Does the law protect against post-employment harassment?
In Duverger v 2553-4330 Quebec Inc (Aeropro), 2019 CHRT 18 the Canadian Human Rights Tribunal (“the Tribunal”) recently concluded that post-employment harassment was protected by the Canadian Human Rights Act (“CHRA”).
Mr. Duverger alleged that he was harassed by his supervisor on the basis of his disability and national or ethnic origin. Ultimately, the Tribunal had to determine whether the Complainant met the burden of proof (i.e., is there a relevant prohibited ground of discrimination under the CHRA? Did the alleged harassment have an adverse impact? is there a connection between the protected ground and the adverse impact (was the protected ground a factor in the adverse treatment?)). However, some of the alleged harassment occurred following the end of the employment relationship. As such, the Tribunal had to determine whether it was captured by the provisions in the CHRA. The Tribunal relied on principles of statutory interpretation to determine whether post-employment harassment would be captured by the provision of the CHRA.
Section 14 (1) provides for “Harassment.” Harassment is defined as, “a discriminatory practice” (c) “in matters related to employment” “to harass an individual on a prohibited ground of discrimination.”
The Tribunal concluded that for harassment to occur, it does not have to “have occurred during, throughout, or in the course of the employment period.”
However, this applicability of this case to the Ontario context, in particular the Human Rights Code (“the Code”) is doubtful as the basis of this determination was the interpretation of the CHRA provision.

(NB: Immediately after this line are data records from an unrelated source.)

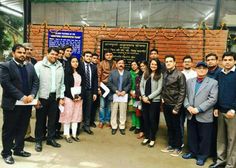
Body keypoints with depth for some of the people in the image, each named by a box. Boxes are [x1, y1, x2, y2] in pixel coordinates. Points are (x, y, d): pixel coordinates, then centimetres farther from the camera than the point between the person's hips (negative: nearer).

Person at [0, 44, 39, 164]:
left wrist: (32, 95, -11)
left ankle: (18, 149, 32)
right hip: (11, 104, -5)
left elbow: (36, 81, 6)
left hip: (27, 103, 5)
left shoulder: (30, 66, 10)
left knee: (22, 128, 15)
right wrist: (21, 97, -20)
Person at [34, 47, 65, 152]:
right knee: (40, 119, 6)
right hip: (42, 97, -4)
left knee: (53, 119, 12)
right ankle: (38, 141, 21)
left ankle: (51, 138, 27)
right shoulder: (39, 65, -6)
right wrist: (36, 98, -11)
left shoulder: (60, 67, 9)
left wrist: (61, 97, 8)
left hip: (55, 97, 4)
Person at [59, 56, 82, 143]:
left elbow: (82, 85, 9)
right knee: (68, 115, -1)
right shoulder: (67, 72, -4)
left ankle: (74, 134, 14)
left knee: (76, 116, 7)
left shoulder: (79, 73, 11)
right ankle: (67, 135, 9)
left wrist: (80, 96, -4)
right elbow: (66, 86, -9)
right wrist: (72, 97, -12)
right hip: (69, 97, -5)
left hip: (78, 97, 5)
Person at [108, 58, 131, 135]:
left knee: (123, 112, 6)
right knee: (114, 112, 5)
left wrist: (124, 91, -11)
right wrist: (116, 91, -13)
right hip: (114, 95, -1)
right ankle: (114, 127, 16)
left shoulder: (128, 73, 8)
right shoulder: (112, 72, 5)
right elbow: (109, 83, -3)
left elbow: (129, 84, 3)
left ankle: (122, 127, 17)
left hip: (124, 95, 1)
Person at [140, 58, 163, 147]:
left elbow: (159, 89, -10)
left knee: (152, 119, 4)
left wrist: (149, 97, -13)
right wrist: (143, 96, -8)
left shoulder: (160, 75, -5)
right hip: (144, 100, 4)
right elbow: (141, 86, 7)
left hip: (154, 100, -4)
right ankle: (146, 137, 26)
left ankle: (152, 139, 19)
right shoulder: (145, 74, 8)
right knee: (145, 118, 11)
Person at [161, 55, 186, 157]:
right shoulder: (164, 74, 6)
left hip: (174, 105, -5)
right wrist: (163, 98, 1)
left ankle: (178, 148, 21)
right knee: (169, 126, 15)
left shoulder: (180, 75, -11)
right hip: (166, 105, 5)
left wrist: (177, 107, -16)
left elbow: (182, 92, -14)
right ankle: (171, 145, 29)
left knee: (176, 127, 7)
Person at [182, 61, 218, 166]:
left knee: (204, 138, 8)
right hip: (191, 115, 4)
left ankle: (202, 155, 25)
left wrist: (198, 109, -17)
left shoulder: (213, 82, -3)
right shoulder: (189, 81, 12)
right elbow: (185, 96, 9)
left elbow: (213, 99, -12)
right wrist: (188, 106, -10)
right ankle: (192, 152, 33)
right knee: (191, 136, 15)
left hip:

In the Code harassment is defined as “Harassment in employment” as follows:
(2) Every person who is an employee has a right to freedom from harassment in the workplace by the employer or agent of the employer or by another employee because of race, ancestry, place of origin, colour, ethnic origin, citizenship, creed, sexual orientation, gender identity, gender expression, age, record of offences, marital status, family status or disability.
In the Ontario context, the interpretation of this section would seem to require a complainant to be an employee subjected to harassing behaviours in the workplace. As such, it is unlikely that a similar decision would be made by the Human Rights Tribunal of Ontario.
Notably, however, human rights legislation is to be interpreted broadly to ensure the interpretation aligns with the purposes of human rights legislation. Human rights legislation has quasi-constitutional status with one of its purposes being to protect the most vulnerable members of society. The Tribunal noted that it is “often the final refuge of the disadvantaged and the disenfranchised” and concluded, “As the last protection of the most vulnerable members of society, exceptions to such legislation should be narrowly construed.” See Brossard (Town) v. Quebec (Commission des droits de la personne), 1988 CanLII 7 (SCC), [1988] 2 SCR 279.
Interestingly, Bill C-65, for example, will amend the Canada Labour Code, to provide a window of three months time for post-employment claims on the basis of workplace harassment and violence. As such, it is plausible, with the purpose of the legislation in mind, that the Human Rights Tribunal of Ontario carves out space for a similar course of action in the Ontario context for post-employment violations of human rights and/or harassment.